White was appointed as an Associate Justice of the Louisiana Supreme Court, serving from 1879 to 1880. He had close connections with Governor Francis T. Nicholls, a former Confederate general who served as Governor from 1877 to 1880, and later from 1888 to 1892. The state legislature appointed White to the United States Senate in 1891 to succeed James B. Eustis. He served until his resignation on March 12, 1894, when he was nominated by President Grover Cleveland to be an Associate Justice of the Supreme Court of the United States.As an associate justice in 1896, White was among the the six justices whose majority opinion in Plessy v. Ferguson approved segregation.

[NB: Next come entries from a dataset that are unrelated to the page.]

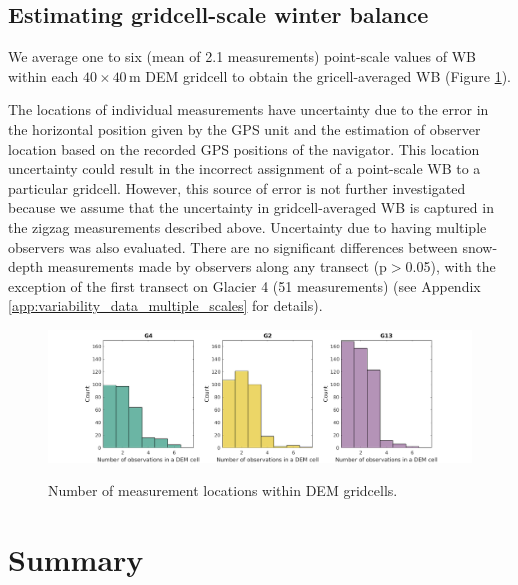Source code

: \documentclass{sfuthesis}
\begin{document}
\subsection{Estimating gridcell-scale winter balance}

We average one to six (mean of 2.1 measurements) point-scale values of WB within each $40 \times 40$\,m DEM gridcell to obtain the gricell-averaged WB (Figure \ref{fig:NumObsPerCell}).
{\color{red}{Approximately 12\% of the gridcells on Glacier 4 have at least one measurement, while $\sim$8\% and $\sim$6\% of the gridcells have measurements on Glaciers 2 and 13, respectively.} The locations of individual measurements have uncertainty due to the error in the horizontal position given by the GPS unit and the estimation of observer location based on the recorded GPS positions of the navigator. This location uncertainty could result in the incorrect assignment of a point-scale WB to a particular gridcell. However, this source of error is not further investigated because we assume that the uncertainty in gridcell-averaged WB is captured in the zigzag measurements described above. Uncertainty due to having multiple observers was also evaluated. There are no significant differences between snow-depth measurements made by observers along any transect (p$>$0.05), with the exception of the first transect on Glacier 4 (51 measurements) (see Appendix \ref{app:variability_data_multiple_scales} for details). 

\begin{figure}[H]
	\centering
	\includegraphics[width =\textwidth]{NumObsPerCell.png}\\
	\caption{Number of measurement locations within DEM gridcells.}
	\label{fig:NumObsPerCell}
\end{figure}


\section{Summary}

}
\end{document}
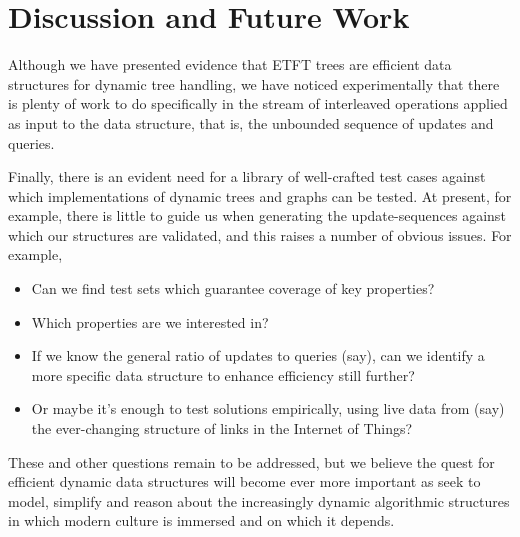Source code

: \section{Discussion and Future Work} 
\label{sec:Concl} 
\label{sec:discussion}

Although we have presented evidence that ETFT trees are efficient data structures for dynamic tree handling, we have noticed experimentally that there is plenty of work to do specifically in the stream of interleaved operations applied as input to the data structure, that is, the unbounded sequence of updates and queries.

Finally, there is an evident need for a library of well-crafted test cases against which implementations of dynamic trees and graphs can be tested. At present, for example, there is little to guide us when generating the update-sequences against which our structures are validated, and this raises a number of obvious issues. For example,

\begin{itemize}
\item Can we find test sets which guarantee coverage of key properties?

\item Which properties are we interested in?

\item If we know the general ratio of updates to queries (say), can we identify a more specific data structure to enhance efficiency still further?

\item Or maybe it’s enough to test solutions empirically, using live data from (say) the ever-changing structure of links in the Internet of Things?

\end{itemize}

These and other questions remain to be addressed, but we believe the quest for efficient dynamic data structures will become ever more important as seek to model, simplify and reason about the increasingly dynamic algorithmic structures in which modern culture is immersed and on which it depends.



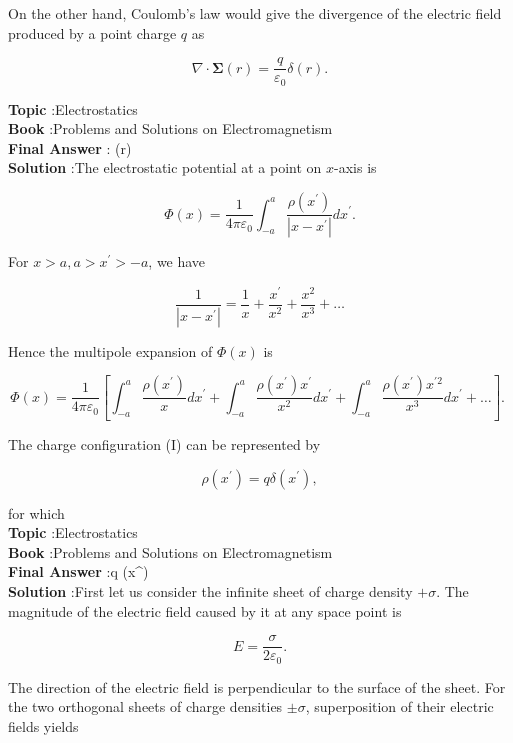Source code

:\documentclass[10pt]{article}
\begin{document}
On the other hand, Coulomb's law would give the divergence of the electric field produced by a point charge $q$ as

$$
\nabla \cdot \mathbf{\Sigma}(r)=\frac{q}{\varepsilon_{0}} \delta(r) .
$$


\textbf{Topic} :Electrostatics\\
\textbf{Book} :Problems and Solutions on Electromagnetism\\
\textbf{Final Answer} : \delta(r)\\


\textbf{Solution} :The electrostatic potential at a point on $x$-axis is

$$
\Phi(x)=\frac{1}{4 \pi \varepsilon_{0}} \int_{-a}^{a} \frac{\rho\left(x^{\prime}\right)}{\left|x-x^{\prime}\right|} d x^{\prime} .
$$

 For $x>a, a>x^{\prime}>-a$, we have

$$
\frac{1}{\left|x-x^{\prime}\right|}=\frac{1}{x}+\frac{x^{\prime}}{x^{2}}+\frac{x^{2}}{x^{3}}+\ldots
$$

Hence the multipole expansion of $\Phi(x)$ is

$$
\Phi(x)=\frac{1}{4 \pi \varepsilon_{0}}\left[\int_{-a}^{a} \frac{\rho\left(x^{\prime}\right)}{x} d x^{\prime}+\int_{-a}^{a} \frac{\rho\left(x^{\prime}\right) x^{\prime}}{x^{2}} d x^{\prime}+\int_{-a}^{a} \frac{\rho\left(x^{\prime}\right) x^{\prime 2}}{x^{3}} d x^{\prime}+\ldots\right] \text {. }
$$

 The charge configuration (I) can be represented by

$$
\rho\left(x^{\prime}\right)=q \delta\left(x^{\prime}\right),
$$

for which
\\
\textbf{Topic} :Electrostatics\\
\textbf{Book} :Problems and Solutions on Electromagnetism\\
\textbf{Final Answer} :q \delta\left(x^{\prime}\right)\\


\textbf{Solution} :First let us consider the infinite sheet of charge density $+\sigma$. The magnitude of the electric field caused by it at any space point is

$$
E=\frac{\sigma}{2 \varepsilon_{0}} .
$$

The direction of the electric field is perpendicular to the surface of the sheet. For the two orthogonal sheets of charge densities $\pm \sigma$, superposition of their electric fields yields
\end{document}
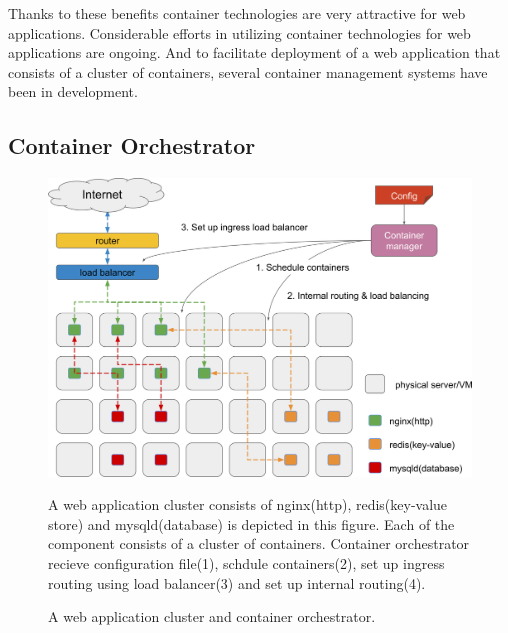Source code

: Thanks to these benefits container technologies are very attractive for web applications.
Considerable efforts in utilizing container technologies for web applications are ongoing.
And to facilitate deployment of a web application that consists of a cluster of containers, several container management systems have been in development.

\subsection{Container Orchestrator}

\begin{figure}[h]
\begin{center}
\includegraphics[width=0.9\columnwidth]{Figs/container_management_system}
\end{center}
\caption{
A web application cluster and container orchestrator.
}

A web application cluster consists of nginx(http), redis(key-value store) and mysqld(database) is depicted in this figure. 
Each of the component consists of a cluster of containers.
Container orchestrator recieve configuration file(1), schdule containers(2), set up ingress routing using load balancer(3) and set up internal routing(4).

\label{fig:container_management_system}
\end{figure}

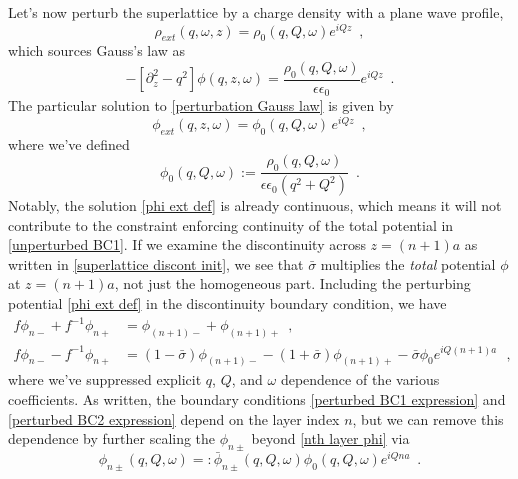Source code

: \documentclass{article}
\newcommand{\lp}{\left(}
\newcommand{\lb}{\left[}
\newcommand{\rb}{\right]}
\newcommand{\rp}{\right)}
\newcommand{\e}{\epsilon}
\begin{document}
Let's now perturb the superlattice by a charge density with a plane wave profile,
\begin{equation}
    \label{rho ext}
    \rho_{ext}(q,\omega,z) = \rho_0(q,Q,\omega) e^{i Q z}
    \,\,\,,
\end{equation}
which sources Gauss's law as
\begin{equation}
    \label{perturbation Gauss law}
    -\lb\partial_z^2-q^2\rb\phi(q,z,\omega) = \frac{\rho_0(q,Q,\omega)}{\e\e_0} e^{i Q z}
    \,\,\,.
\end{equation}
The particular solution to \eqref{perturbation Gauss law} is given by
\begin{equation}
    \label{phi ext def}
    \phi_{ext}(q,z,\omega) = \phi_0(q,Q,\omega)\, e^{i Q z}
    \,\,\,,
\end{equation}
where we've defined
\begin{equation}
    \label{phi0 def}
    \phi_0(q,Q,\omega) := \frac{\rho_0(q,Q,\omega)}{\e\e_0\lp q^2+Q^2\rp}
    \,\,\,.
\end{equation}
Notably, the solution \eqref{phi ext def} is already continuous, which means it will not contribute to the constraint enforcing continuity of the total potential in \eqref{unperturbed BC1}.  If we examine the discontinuity across $z=(n+1)a$ as written in \eqref{superlattice discont init}, we see that $\bar\sigma$ multiplies the {\it total} potential $\phi$ at $z=(n+1)a$, not just the homogeneous part.  Including the perturbing potential \eqref{phi ext def} in the discontinuity boundary condition, we have
\begin{align}
    \label{perturbed BC1 expression}
    f \phi_{n-} + f^{-1}\phi_{n+} &= \phi_{(n+1)-} + \phi_{(n+1)+}
    \,\,\,,
    \\
    \label{perturbed BC2 expression}
    f \phi_{n-} - f^{-1}\phi_{n+} &= (1-\bar\sigma)\phi_{(n+1)-}-(1+\bar\sigma)\phi_{(n+1)+} - \bar\sigma \phi_0 e^{i Q(n+1)a}
    \,\,\,\,,
\end{align}
where we've suppressed explicit $q$, $Q$, and $\omega$ dependence of the various coefficients.  As written, the boundary conditions \eqref{perturbed BC1 expression} and \eqref{perturbed BC2 expression} depend on the layer index $n$, but we can remove this dependence by further scaling the $\phi_{n\pm}$ beyond \eqref{nth layer phi} via
\begin{equation}
    \label{Q scaled phi pm}
    \phi_{n\pm}(q,Q,\omega) =: \bar\phi_{n\pm}(q,Q,\omega) \phi_0(q,Q,\omega) e^{i Q n a}
    \,\,\,.
\end{equation}
\end{document}

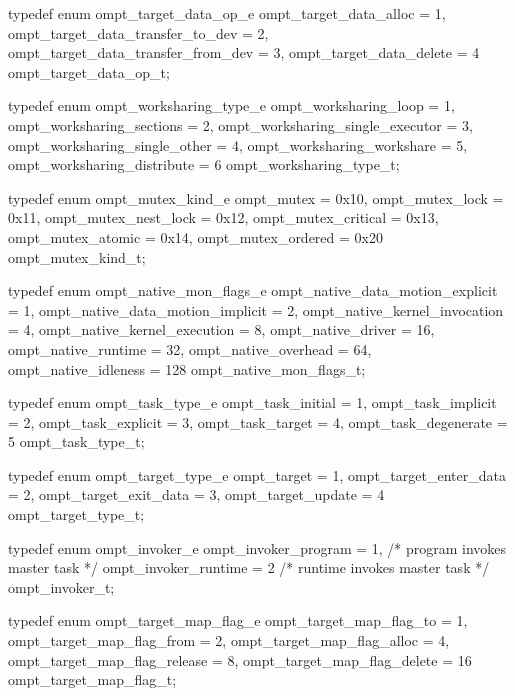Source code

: \documentclass{article}
\begin{document}
\begin{boxedcode}
typedef enum ompt\_target\_data\_op\_e {
  ompt\_target\_data\_alloc              = 1,
  ompt\_target\_data\_transfer\_to\_dev    = 2,
  ompt\_target\_data\_transfer\_from\_dev  = 3,
  ompt\_target\_data\_delete             = 4
} ompt\_target\_data\_op\_t;

typedef enum ompt\_worksharing\_type\_e {
  ompt\_worksharing\_loop               = 1, 
  ompt\_worksharing\_sections           = 2,
  ompt\_worksharing\_single\_executor    = 3,
  ompt\_worksharing\_single\_other       = 4,
  ompt\_worksharing\_workshare          = 5,
  ompt\_worksharing\_distribute         = 6
} ompt\_worksharing\_type\_t;

typedef enum ompt\_mutex\_kind\_e {
  ompt\_mutex                          = 0x10,
  ompt\_mutex\_lock                     = 0x11,
  ompt\_mutex\_nest\_lock                = 0x12,
  ompt\_mutex\_critical                 = 0x13,
  ompt\_mutex\_atomic                   = 0x14,
  ompt\_mutex\_ordered                  = 0x20
} ompt\_mutex\_kind\_t;

typedef enum ompt\_native\_mon\_flags\_e {
  ompt\_native\_data\_motion\_explicit    = 1,
  ompt\_native\_data\_motion\_implicit    = 2,
  ompt\_native\_kernel\_invocation       = 4,
  ompt\_native\_kernel\_execution        = 8,
  ompt\_native\_driver                  = 16,
  ompt\_native\_runtime                 = 32,
  ompt\_native\_overhead                = 64,
  ompt\_native\_idleness                = 128
} ompt\_native\_mon\_flags\_t;

typedef enum  ompt\_task\_type\_e {
  ompt\_task\_initial                   = 1,
  ompt\_task\_implicit                  = 2,
  ompt\_task\_explicit                  = 3,
  ompt\_task\_target                    = 4,
  ompt\_task\_degenerate                = 5
} ompt\_task\_type\_t;

typedef enum ompt\_target\_type\_e {
  ompt\_target                         = 1,
  ompt\_target\_enter\_data              = 2,
  ompt\_target\_exit\_data               = 3,
  ompt\_target\_update                  = 4
} ompt\_target\_type\_t;

typedef enum ompt\_invoker\_e {
  ompt\_invoker\_program                = 1,    /* program invokes master task                 */
  ompt\_invoker\_runtime                = 2     /* runtime invokes master task                 */
} ompt\_invoker\_t;

typedef enum ompt\_target\_map\_flag\_e {
  ompt\_target\_map\_flag\_to             = 1,
  ompt\_target\_map\_flag\_from           = 2,
  ompt\_target\_map\_flag\_alloc          = 4,
  ompt\_target\_map\_flag\_release        = 8, 
  ompt\_target\_map\_flag\_delete         = 16
} ompt\_target\_map\_flag\_t;


\end{boxedcode}
\end{document}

In 1910, he was elevated by President William Howard Taft to the position of Chief Justice of the United States upon the death of Melville Fuller. His appointment was controversial for a number of reasons. White was a Democrat while Taft was a Republican. The media expected Taft to name Republican Justice Charles Evans Hughes to the post. There has been speculation that Taft appointed White, who was 65 years old and in poor health in the hope that White would not serve all that long and that Taft himself might be appointed to succeed him. If those were Taft's motives, they were spot on. Following White's death in 1921, Taft was indeed appointed as his successor, making White the only Chief Justice to be followed in office by the president who appointed him.

White was generally seen as very conservative. Among his more notable decisions as Chief Justice, he wrote the 1916 decision upholding the constitutionality of the Adamson Act, which mandated a maximum eight-hour work day for railroad employees. He was Chief Justice at a time when the Court had a caseload of more than 8,000 cases for consideration for appellate review. There were only a few clerks to work for all the members of the Court, and the Chief Justice held weekly meetings with fellow jurists, assigned all the cases. White himself wrote the majority opinions in 711 cases, as well as 155 dissenting opinions. The main subject of his dissents was his opposition to income taxes.

Although a southerner, White wrote for a unanimous Court in Guinn v. United States (1915), a case which struck down the Oklahoma and Maryland "grandfather clauses", those provisions of state constitutions that set qualifications for voters and which were efforts to disenfranchise African-American voters. In the decision, White found grandfather clause exemptions to literacy tests to be unconstitutional. The Oklahoma Constitution had allowed an exemption to the literacy requirement for those voters whose grandfathers had either been eligible to vote before January 1, 1866 or were then a resident of "some foreign nation", or were soldiers. It was an exemption that favored white voters but disfranchised African-American voters, most of whose grandfathers had been slaves and therefore unable to vote before 1866. The decision also affected similar provisions in the constitutions of Alabama, Georgia, Louisiana, North Carolina, and Virginia. While the grandfather clause was ruled unconstitutional, state legislatures worked to develop other means of restricting voter registration. It took years for cases challenging those laws to reach the Supreme Court.

In 1918, in a series of cases known as the Selective Draft Law Cases, White upheld the Selective Service Act of 1917, and more generally, upheld conscription in the United States.

As Chief Justice, White swore in presidents Woodrow Wilson (twice) and Warren G. Harding. White died in office on May 19, 1921. He is buried at the Oak Hill Cemetery in Washington, D.C.